Newsom Backs Plan To Ban New Oil And Gas Wells By 2023
Gov. Gavin Newsom took a first step Thursday toward dealing with the pollution emitted by oil drilling all over the state. His proposal: banning the building of new oil and gas wells within 3,200 feet of homes, schools and healthcare facilities.
Under the state's plan, companies would also have to monitor pollution at existing wells in this so-called buffer zone which equates to around half-a-mile.
Experts have said that living close to an oil field puts people at higher risk for developing health issues like asthma, and is especially problematic for pregnant women. Newsom acknowledged this point at a news conference in the city of Wilmington, home to the highest concentration of oil wells in Los Angeles County.
We need to stop putting oil company profits over the health of our kids.— Gavin Newsom (@GavinNewsom) October 21, 2021
Your zip code shouldn’t determine if your kid gets asthma or is born with a birth defect.
It’s time to stop the drilling of any new oil wells within 3,200 feet of homes & schools.pic.twitter.com/V2c9kFAPla
"You've heard from so many of the leaders about their personal story, the doctors that are trying to encourage mothers to get exercise. But those mothers are told that they have to close the windows at their own home and they shouldn't go out. And so today, we're not denying that reality. We're taking some responsibility," Newsom said.

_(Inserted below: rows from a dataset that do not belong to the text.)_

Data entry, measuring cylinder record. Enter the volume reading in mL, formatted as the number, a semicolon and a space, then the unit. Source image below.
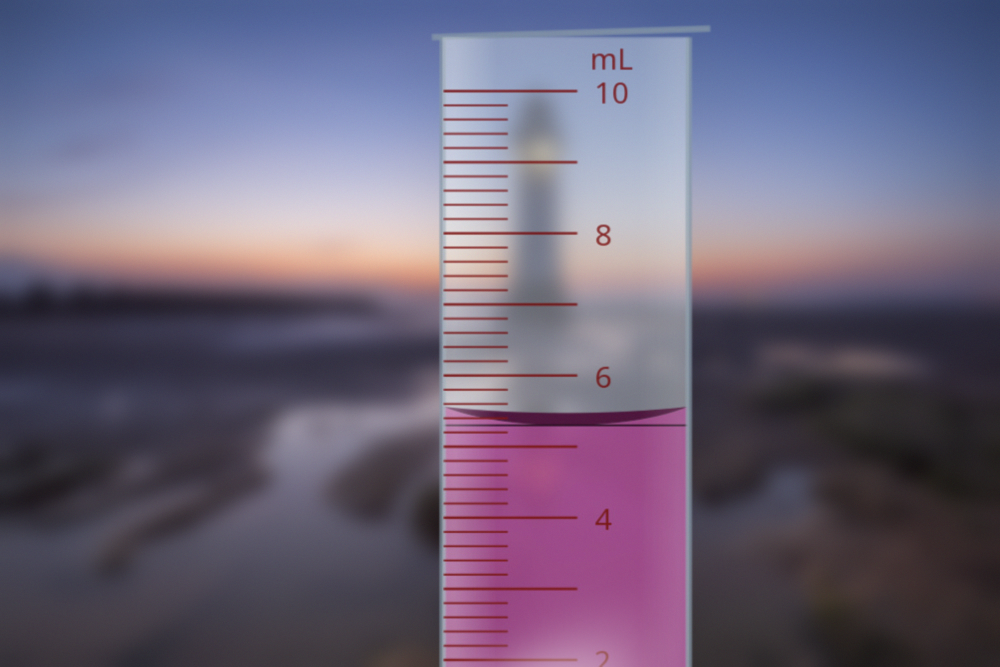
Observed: 5.3; mL
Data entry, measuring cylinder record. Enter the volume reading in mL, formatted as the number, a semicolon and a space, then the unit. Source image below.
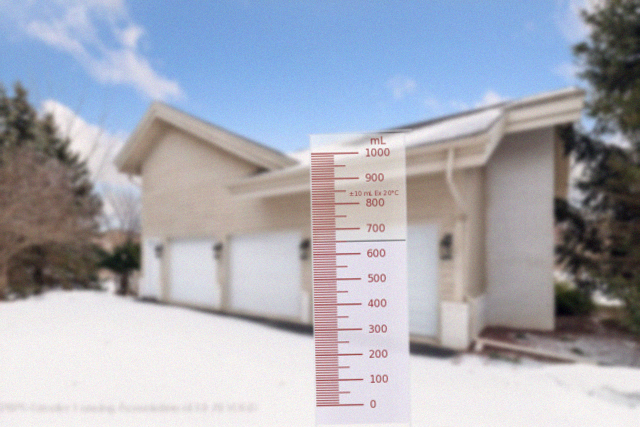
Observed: 650; mL
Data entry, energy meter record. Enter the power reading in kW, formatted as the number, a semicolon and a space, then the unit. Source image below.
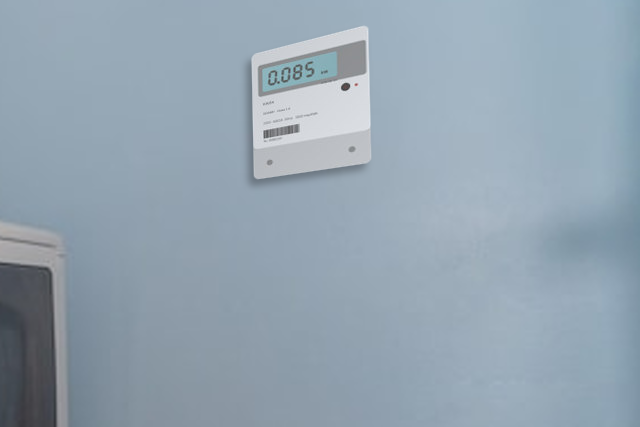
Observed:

The governor's proposal will have to go through a long process before it becomes official. He's confident however that this will result in one of the country's "most aggressive" buffers between oil drilling sites and surrounding communities.
More than 2 million Californians live within 3,200 feet of a drilling site. Most are low-income residents and people of color in L.A. County and the Central Valley.